Another promising approach is the manipulation of the prolyl hydroxylase domain/hypoxia-inducible factor (PHD/HIF) pathway, which seems to be deranged in iron-deficient patients with HF [145][46][12,185]. Several HIFs stabilisers are being developed, some of which have entered/finished phase 3 of clinical trials, including Vadadustat, Daprodustat and Roxadustat [146][273]. Meta-analyses of several randomised controlled trials showed that PHD inhibitors increase the levels of hemoglobin, serum transferrin and increase intestinal iron absorption while reducing levels of hepcidin in anaemic CKD patients [146][147][148][273,274,275]. These effects seem to be independent of inflammation [146][273]. Such activation of HIF signalling can provide a physiologic approach towards improved iron metabolism and may complement and/or reduce the need for IV iron in iron-deficient patients with HF. Besides being orally administered, targeting this pathway may have other non-erythopoetic benefits, such as lowering cholesterol levels as well as blood pressure [149][150][276,277]. However, there are many concerns regarding its safety as stabilising HIFs might lead to unwanted effects such as promoting cancer development since HIFs modulate the expression of various proteins that are involved in energy metabolism, angiogenesis, cellular growth and differentiation [117][249]. Large, carefully designed, long-term clinical trials are required to clearly understand the effects of systemic activation of the HIF pathway on iron-deficient HF patients.

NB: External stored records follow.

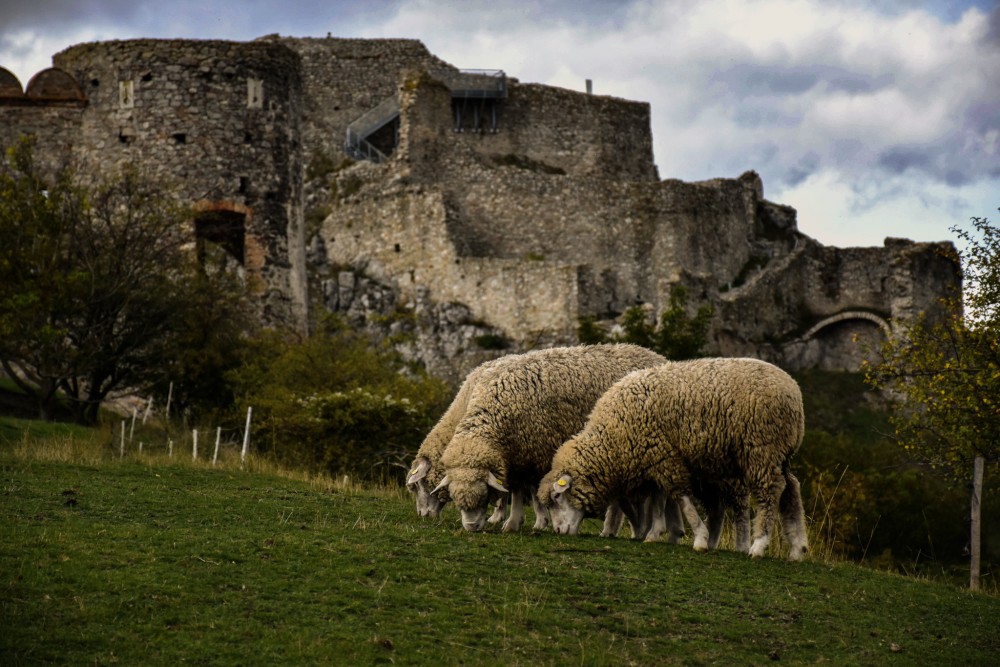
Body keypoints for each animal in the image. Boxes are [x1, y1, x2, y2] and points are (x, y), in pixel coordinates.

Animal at [434, 344, 668, 532]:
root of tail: (657, 356)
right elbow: (518, 490)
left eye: (484, 495)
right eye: (454, 498)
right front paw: (516, 522)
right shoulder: (518, 455)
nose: (471, 527)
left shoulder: (535, 452)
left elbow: (527, 492)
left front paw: (516, 523)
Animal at [544, 358, 808, 560]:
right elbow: (660, 499)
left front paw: (699, 538)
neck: (613, 436)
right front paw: (655, 533)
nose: (557, 531)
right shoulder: (656, 456)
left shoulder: (664, 457)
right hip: (778, 454)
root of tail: (794, 391)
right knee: (791, 489)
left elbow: (682, 499)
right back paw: (797, 548)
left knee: (771, 491)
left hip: (761, 448)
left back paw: (759, 545)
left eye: (557, 497)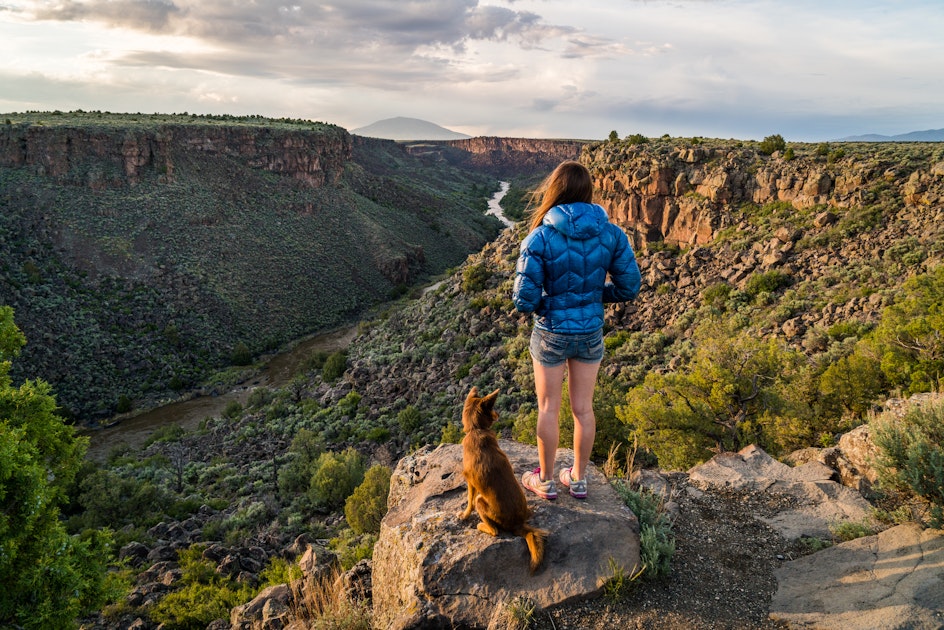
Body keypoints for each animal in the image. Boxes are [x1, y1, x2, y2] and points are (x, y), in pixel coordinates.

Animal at [458, 388, 544, 576]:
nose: (498, 414)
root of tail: (517, 524)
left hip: (482, 501)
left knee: (495, 531)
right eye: (492, 409)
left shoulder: (470, 482)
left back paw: (481, 525)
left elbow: (469, 501)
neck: (476, 429)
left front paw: (464, 514)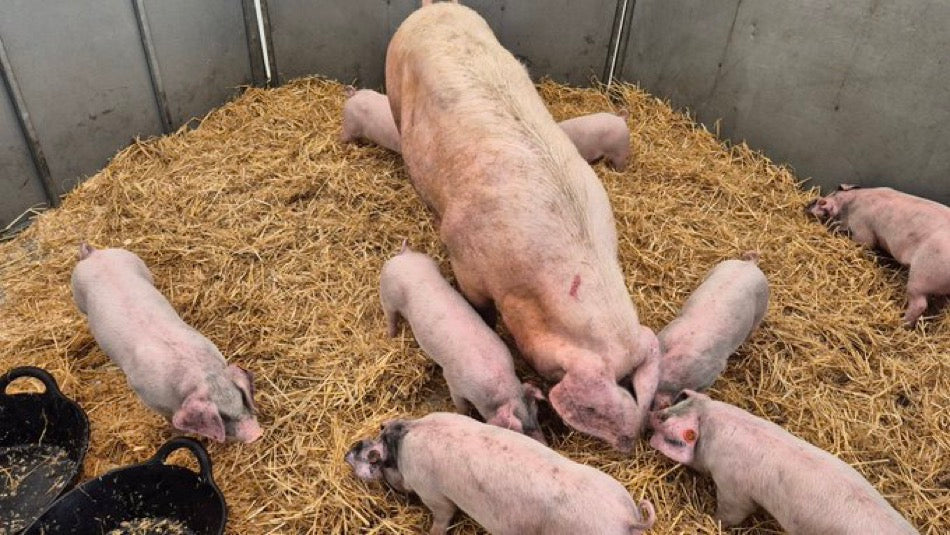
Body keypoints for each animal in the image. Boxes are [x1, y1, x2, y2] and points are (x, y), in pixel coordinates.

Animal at [70, 244, 262, 443]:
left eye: (241, 398)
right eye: (222, 416)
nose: (257, 434)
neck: (202, 375)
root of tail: (93, 254)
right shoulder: (149, 398)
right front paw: (176, 433)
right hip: (78, 296)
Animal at [346, 412, 656, 535]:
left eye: (378, 465)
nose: (347, 453)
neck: (404, 442)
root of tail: (626, 518)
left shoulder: (433, 493)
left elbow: (442, 518)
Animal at [379, 243, 546, 443]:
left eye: (536, 416)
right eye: (518, 431)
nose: (546, 444)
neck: (500, 388)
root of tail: (403, 257)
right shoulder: (453, 382)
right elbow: (461, 406)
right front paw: (465, 414)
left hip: (428, 263)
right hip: (387, 295)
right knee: (389, 315)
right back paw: (391, 336)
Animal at [649, 390, 918, 534]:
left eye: (666, 424)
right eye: (675, 405)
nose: (653, 413)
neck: (711, 423)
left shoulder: (733, 487)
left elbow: (732, 513)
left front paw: (711, 520)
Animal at [807, 184, 950, 327]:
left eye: (823, 202)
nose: (809, 205)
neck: (851, 202)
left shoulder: (861, 226)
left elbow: (866, 241)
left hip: (921, 277)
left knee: (919, 304)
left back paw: (902, 322)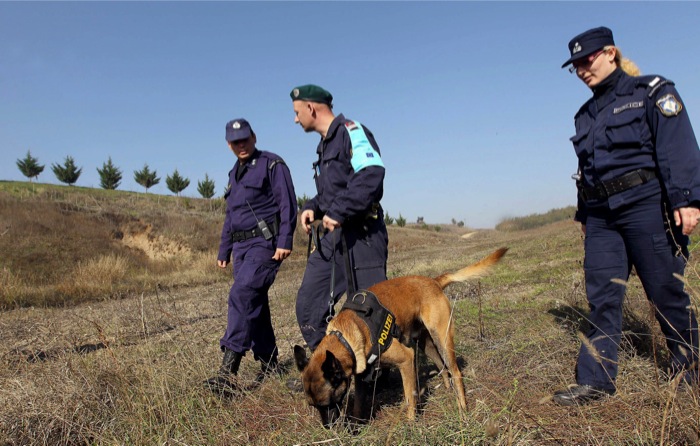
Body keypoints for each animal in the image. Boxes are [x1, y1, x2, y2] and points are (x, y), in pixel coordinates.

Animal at [292, 246, 506, 426]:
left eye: (328, 402)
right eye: (313, 406)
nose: (328, 427)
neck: (346, 336)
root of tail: (434, 281)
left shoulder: (406, 358)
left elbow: (410, 395)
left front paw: (411, 423)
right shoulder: (361, 376)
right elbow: (359, 404)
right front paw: (356, 426)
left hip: (442, 339)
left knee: (455, 372)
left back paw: (462, 408)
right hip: (426, 344)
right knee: (442, 367)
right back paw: (446, 388)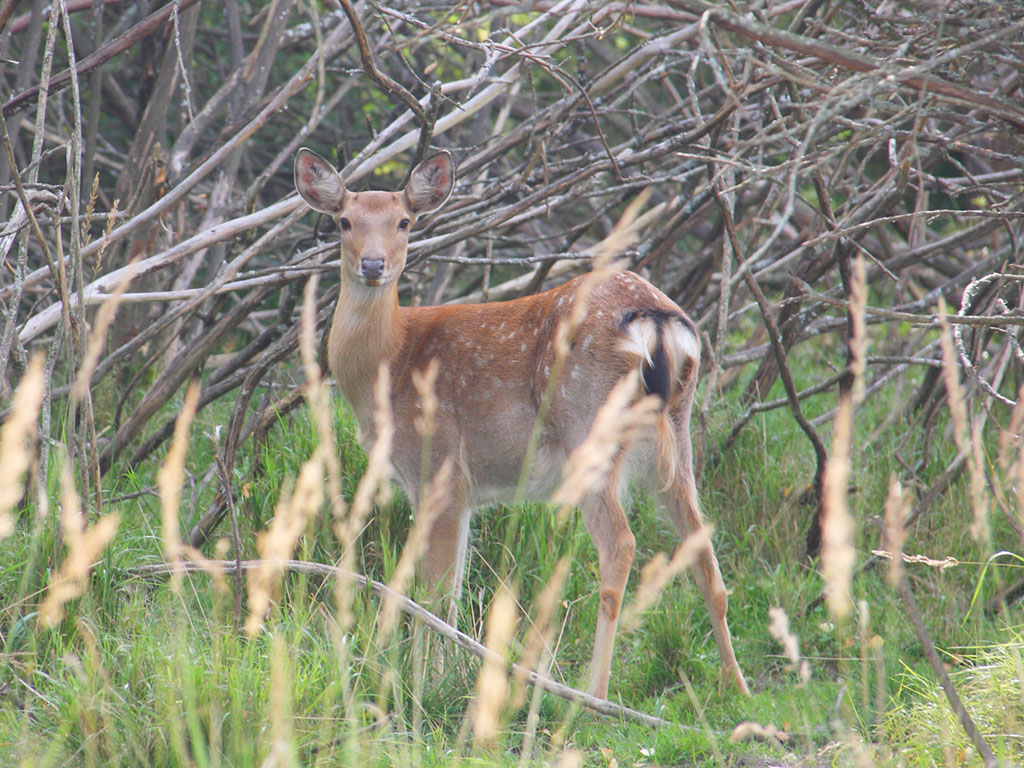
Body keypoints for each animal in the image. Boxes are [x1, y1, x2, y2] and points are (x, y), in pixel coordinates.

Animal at [292, 147, 749, 700]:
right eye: (344, 221)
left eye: (405, 221)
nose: (374, 264)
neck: (390, 362)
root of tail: (656, 321)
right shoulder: (465, 491)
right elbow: (454, 583)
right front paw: (446, 674)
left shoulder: (439, 467)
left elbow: (435, 591)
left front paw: (427, 683)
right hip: (676, 436)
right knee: (704, 551)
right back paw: (738, 689)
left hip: (586, 424)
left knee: (620, 543)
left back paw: (592, 694)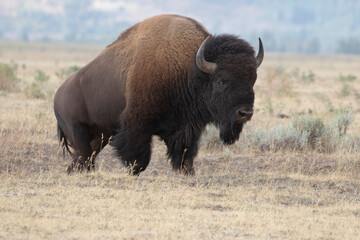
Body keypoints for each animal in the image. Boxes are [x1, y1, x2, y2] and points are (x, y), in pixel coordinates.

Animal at [55, 14, 264, 174]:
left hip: (101, 135)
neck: (189, 69)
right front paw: (134, 171)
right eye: (221, 80)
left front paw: (188, 172)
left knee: (84, 157)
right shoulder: (137, 124)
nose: (245, 113)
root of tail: (58, 95)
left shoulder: (188, 128)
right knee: (84, 155)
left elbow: (185, 155)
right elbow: (139, 157)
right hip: (78, 130)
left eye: (253, 79)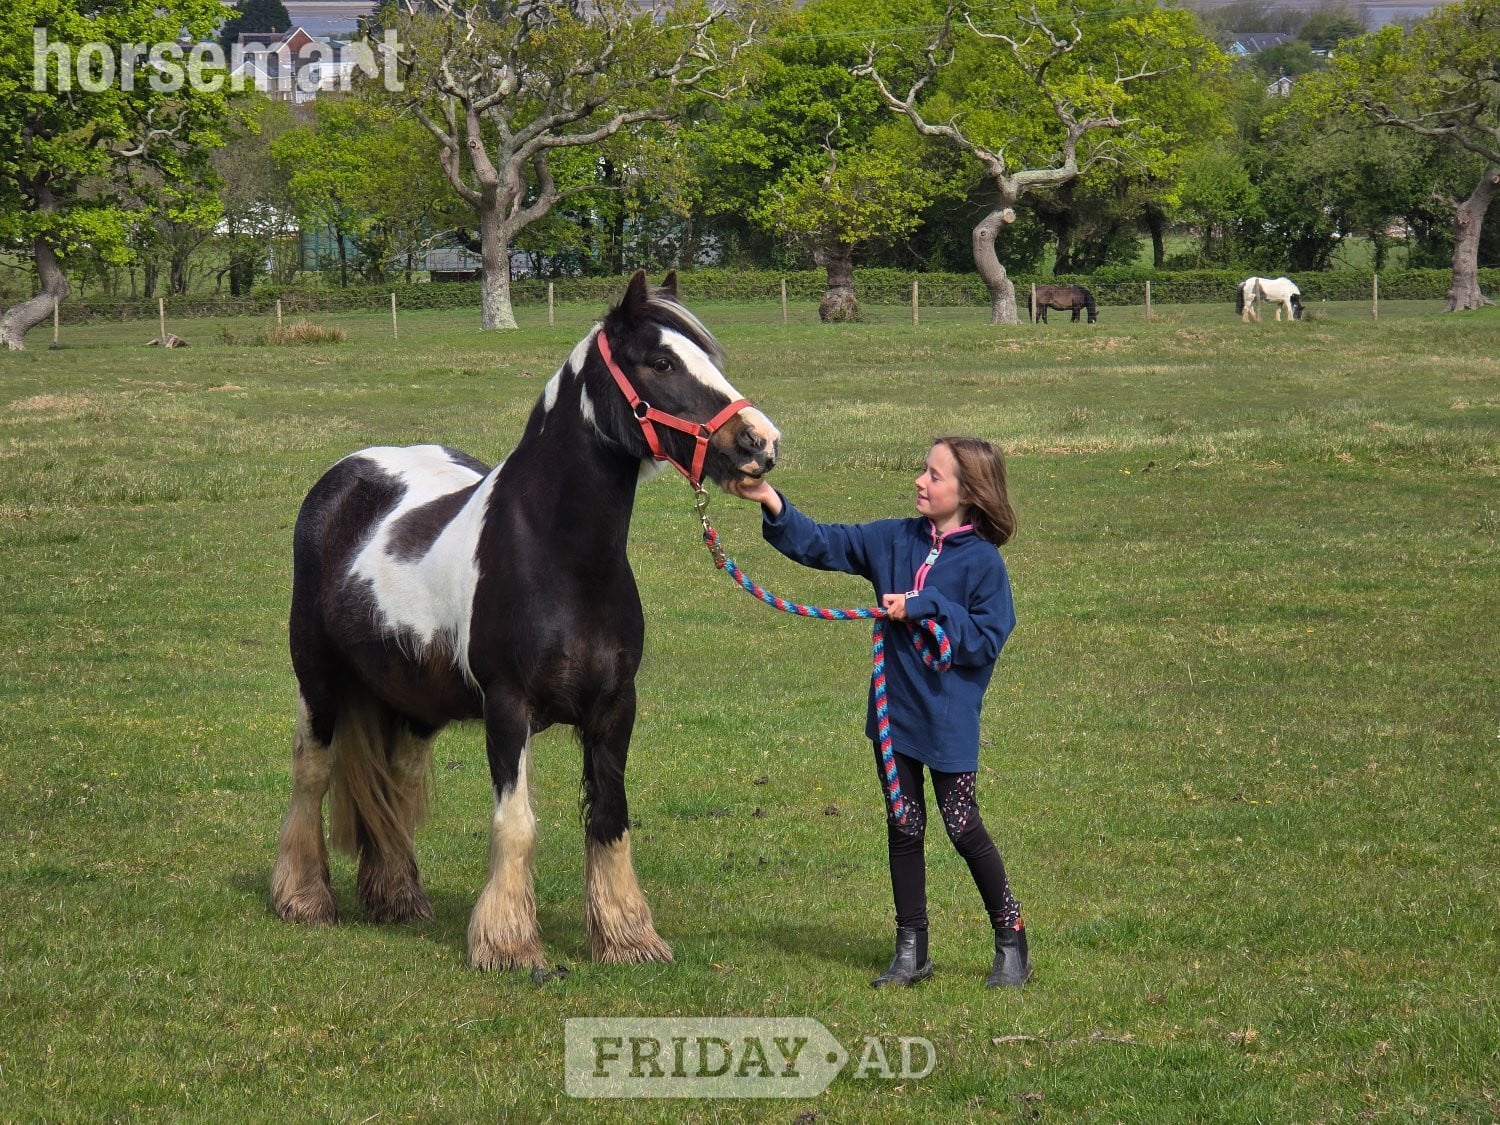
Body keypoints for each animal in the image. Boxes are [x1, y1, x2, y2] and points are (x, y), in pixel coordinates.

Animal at [270, 271, 781, 971]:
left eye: (709, 358)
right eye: (660, 362)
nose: (761, 443)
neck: (558, 557)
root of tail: (345, 477)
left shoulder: (615, 708)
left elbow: (609, 817)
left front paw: (628, 937)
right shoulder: (509, 707)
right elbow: (515, 824)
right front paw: (509, 945)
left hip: (411, 699)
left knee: (396, 785)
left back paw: (398, 898)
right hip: (317, 678)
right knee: (312, 773)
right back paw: (303, 898)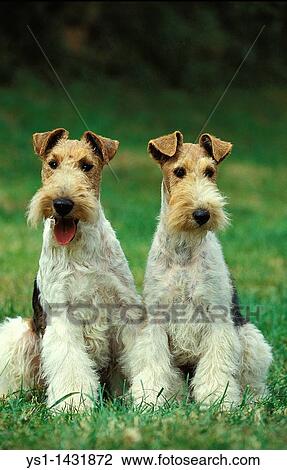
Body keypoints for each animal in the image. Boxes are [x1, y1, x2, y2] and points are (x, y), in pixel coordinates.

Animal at [0, 126, 144, 410]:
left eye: (87, 165)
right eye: (52, 163)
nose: (62, 204)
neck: (79, 247)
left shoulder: (125, 310)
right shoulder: (63, 316)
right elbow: (71, 366)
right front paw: (73, 405)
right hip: (20, 334)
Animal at [130, 131, 272, 408]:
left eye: (210, 171)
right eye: (179, 171)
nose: (202, 214)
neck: (184, 248)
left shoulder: (217, 319)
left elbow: (216, 369)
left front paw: (218, 402)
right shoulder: (156, 322)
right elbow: (154, 365)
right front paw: (148, 401)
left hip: (251, 340)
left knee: (254, 383)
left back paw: (253, 402)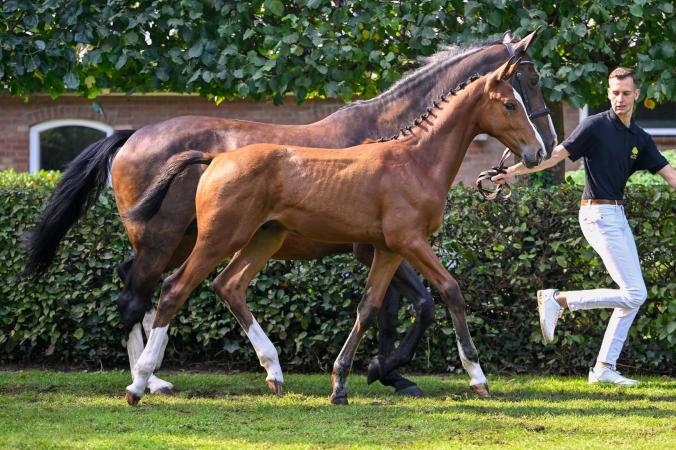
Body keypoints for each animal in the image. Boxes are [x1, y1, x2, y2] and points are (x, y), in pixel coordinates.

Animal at [127, 58, 548, 406]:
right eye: (510, 103)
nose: (539, 152)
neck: (416, 160)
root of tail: (216, 158)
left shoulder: (388, 249)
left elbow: (369, 307)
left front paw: (342, 384)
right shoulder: (409, 241)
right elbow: (450, 291)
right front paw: (477, 377)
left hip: (265, 238)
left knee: (228, 284)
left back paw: (273, 372)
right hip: (216, 238)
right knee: (172, 290)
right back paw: (141, 382)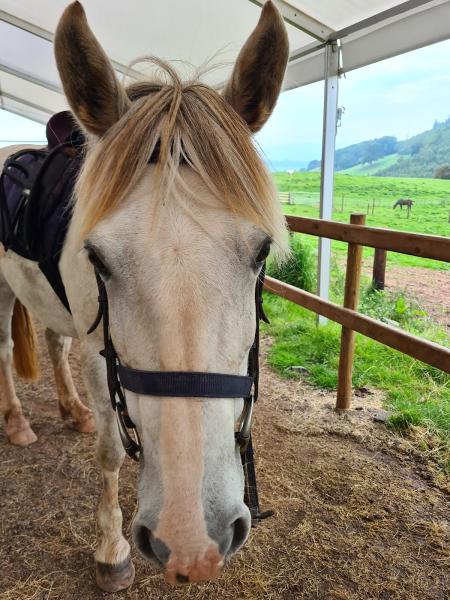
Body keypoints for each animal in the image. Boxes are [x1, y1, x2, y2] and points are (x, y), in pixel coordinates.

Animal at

Lastly, it should be noted that these agents can mainly increase absorption or mobilisation of sequestered iron, making them potentially ineffective for patients who have AID. Whether targeting the PHD/HIF or hepcidin–ferroportin axes have additive or possibly even synergistic effects with IV iron to correct ID, improve iron mobilisation in a more physiological manner and prevent relapses of ID remains to be investigated.

4. Conclusions

The consequences of ID per se reach far beyond those of anaemia. Energy deficit is one of the hallmarks of HF. Mounting evidence indicates that mitochondrial dysfunction is a prominent repercussion of ID, which further aggravates the existing deficit in energy in HF. Current standard-of-care pharmacological approaches to HF provide symptomatic and clinical benefits by reducing the workload on the heart instead of increasing its reserve. Targeting ID in HF can improve the care of HF patients as it addresses this shortcoming by augmenting mitochondrial function. This makes ID stand out as a therapeutic target in HF since it is relatively easy to diagnose and treat with potential anti-remodelling effects.